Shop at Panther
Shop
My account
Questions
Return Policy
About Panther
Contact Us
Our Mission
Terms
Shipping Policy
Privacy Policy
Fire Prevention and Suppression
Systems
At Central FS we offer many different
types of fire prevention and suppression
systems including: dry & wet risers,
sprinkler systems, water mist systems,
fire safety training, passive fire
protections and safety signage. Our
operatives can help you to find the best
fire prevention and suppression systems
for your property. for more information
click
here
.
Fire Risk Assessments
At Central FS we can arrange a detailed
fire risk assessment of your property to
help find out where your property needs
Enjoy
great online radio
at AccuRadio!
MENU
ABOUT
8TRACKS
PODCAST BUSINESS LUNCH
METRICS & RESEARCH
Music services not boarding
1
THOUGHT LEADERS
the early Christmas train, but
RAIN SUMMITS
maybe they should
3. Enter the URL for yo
-- -- --
| WHAT IS EXPECTED |
Set down, exactly as they appear, the line holding "THOUGHT LEADERS" and every line after it until the records end.

| YOUR SOLUTION |
THOUGHT LEADERS
the early Christmas train, but
RAIN SUMMITS
maybe they should
3. Enter the URL for yo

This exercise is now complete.